## Material to process
----

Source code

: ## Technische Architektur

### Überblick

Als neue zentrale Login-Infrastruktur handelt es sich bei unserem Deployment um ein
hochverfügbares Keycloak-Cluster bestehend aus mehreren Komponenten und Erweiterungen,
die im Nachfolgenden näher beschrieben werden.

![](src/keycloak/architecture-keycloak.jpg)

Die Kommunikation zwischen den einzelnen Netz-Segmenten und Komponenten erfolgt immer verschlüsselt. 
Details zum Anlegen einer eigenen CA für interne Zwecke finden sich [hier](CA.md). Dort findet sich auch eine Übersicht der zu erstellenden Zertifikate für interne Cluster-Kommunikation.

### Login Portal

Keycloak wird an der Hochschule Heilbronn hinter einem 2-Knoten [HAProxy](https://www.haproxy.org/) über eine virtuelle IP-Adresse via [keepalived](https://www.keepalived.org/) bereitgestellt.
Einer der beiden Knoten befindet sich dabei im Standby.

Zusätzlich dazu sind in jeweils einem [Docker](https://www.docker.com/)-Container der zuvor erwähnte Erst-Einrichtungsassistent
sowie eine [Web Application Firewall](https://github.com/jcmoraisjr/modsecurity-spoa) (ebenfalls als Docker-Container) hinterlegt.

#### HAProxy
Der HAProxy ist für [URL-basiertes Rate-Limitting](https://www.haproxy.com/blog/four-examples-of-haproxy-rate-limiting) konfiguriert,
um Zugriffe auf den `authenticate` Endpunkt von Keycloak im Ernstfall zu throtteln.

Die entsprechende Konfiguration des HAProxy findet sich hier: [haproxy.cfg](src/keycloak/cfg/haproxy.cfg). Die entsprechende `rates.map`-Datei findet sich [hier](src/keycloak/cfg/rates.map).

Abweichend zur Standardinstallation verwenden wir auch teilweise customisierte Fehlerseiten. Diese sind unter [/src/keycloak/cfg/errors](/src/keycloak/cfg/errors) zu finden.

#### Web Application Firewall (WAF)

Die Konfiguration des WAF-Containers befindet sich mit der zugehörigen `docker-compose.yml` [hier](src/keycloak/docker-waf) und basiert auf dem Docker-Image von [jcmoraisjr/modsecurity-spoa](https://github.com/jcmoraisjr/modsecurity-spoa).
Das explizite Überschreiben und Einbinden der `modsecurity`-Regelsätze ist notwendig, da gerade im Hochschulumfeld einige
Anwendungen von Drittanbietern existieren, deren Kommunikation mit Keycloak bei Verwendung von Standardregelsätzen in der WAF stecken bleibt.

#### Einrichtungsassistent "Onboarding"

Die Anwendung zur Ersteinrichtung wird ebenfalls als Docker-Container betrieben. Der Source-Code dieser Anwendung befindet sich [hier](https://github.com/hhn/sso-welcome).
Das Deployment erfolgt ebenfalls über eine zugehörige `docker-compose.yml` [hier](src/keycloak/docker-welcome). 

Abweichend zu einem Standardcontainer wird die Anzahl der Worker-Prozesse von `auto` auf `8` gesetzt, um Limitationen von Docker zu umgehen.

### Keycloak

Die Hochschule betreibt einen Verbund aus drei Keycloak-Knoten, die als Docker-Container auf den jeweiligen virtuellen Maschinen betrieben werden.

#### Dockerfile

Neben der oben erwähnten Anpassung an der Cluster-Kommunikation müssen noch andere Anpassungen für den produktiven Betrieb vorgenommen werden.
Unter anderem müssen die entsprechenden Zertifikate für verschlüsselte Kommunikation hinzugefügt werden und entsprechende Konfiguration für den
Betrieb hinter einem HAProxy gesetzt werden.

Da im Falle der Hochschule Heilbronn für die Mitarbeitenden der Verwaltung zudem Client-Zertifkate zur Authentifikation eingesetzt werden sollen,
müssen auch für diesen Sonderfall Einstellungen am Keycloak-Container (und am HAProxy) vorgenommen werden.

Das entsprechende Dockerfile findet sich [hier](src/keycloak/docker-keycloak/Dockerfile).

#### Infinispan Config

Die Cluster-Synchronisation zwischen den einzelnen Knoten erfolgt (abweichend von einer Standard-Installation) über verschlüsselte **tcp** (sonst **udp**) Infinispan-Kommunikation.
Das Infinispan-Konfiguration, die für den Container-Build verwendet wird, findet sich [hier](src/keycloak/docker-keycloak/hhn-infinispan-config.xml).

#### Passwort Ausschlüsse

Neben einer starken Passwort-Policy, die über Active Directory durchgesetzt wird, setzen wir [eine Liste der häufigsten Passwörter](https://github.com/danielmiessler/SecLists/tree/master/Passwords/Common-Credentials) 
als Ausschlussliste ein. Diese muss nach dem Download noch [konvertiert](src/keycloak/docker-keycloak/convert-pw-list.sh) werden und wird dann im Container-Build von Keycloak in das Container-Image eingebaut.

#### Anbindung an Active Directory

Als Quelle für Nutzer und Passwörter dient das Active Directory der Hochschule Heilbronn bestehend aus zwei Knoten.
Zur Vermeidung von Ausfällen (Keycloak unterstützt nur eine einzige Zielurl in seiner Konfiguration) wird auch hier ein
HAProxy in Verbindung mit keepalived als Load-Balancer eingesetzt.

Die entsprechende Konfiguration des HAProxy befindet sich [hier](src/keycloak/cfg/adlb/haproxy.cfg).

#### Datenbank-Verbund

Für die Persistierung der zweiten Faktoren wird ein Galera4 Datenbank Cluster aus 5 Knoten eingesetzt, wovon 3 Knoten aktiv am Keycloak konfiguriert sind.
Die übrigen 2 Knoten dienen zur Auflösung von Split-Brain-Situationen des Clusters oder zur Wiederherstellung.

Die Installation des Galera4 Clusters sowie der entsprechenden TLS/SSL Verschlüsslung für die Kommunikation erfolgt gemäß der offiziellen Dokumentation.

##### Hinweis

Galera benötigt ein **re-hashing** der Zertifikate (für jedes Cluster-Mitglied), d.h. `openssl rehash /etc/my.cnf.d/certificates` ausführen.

----

## Your instructions
In the records above, return only the line that contains "Die übrigen 2" and every line after it through the last, exactly as they appear.

## Answer box
Die übrigen 2 Knoten dienen zur Auflösung von Split-Brain-Situationen des Clusters oder zur Wiederherstellung.

Die Installation des Galera4 Clusters sowie der entsprechenden TLS/SSL Verschlüsslung für die Kommunikation erfolgt gemäß der offiziellen Dokumentation.

##### Hinweis

Galera benötigt ein **re-hashing** der Zertifikate (für jedes Cluster-Mitglied), d.h. `openssl rehash /etc/my.cnf.d/certificates` ausführen.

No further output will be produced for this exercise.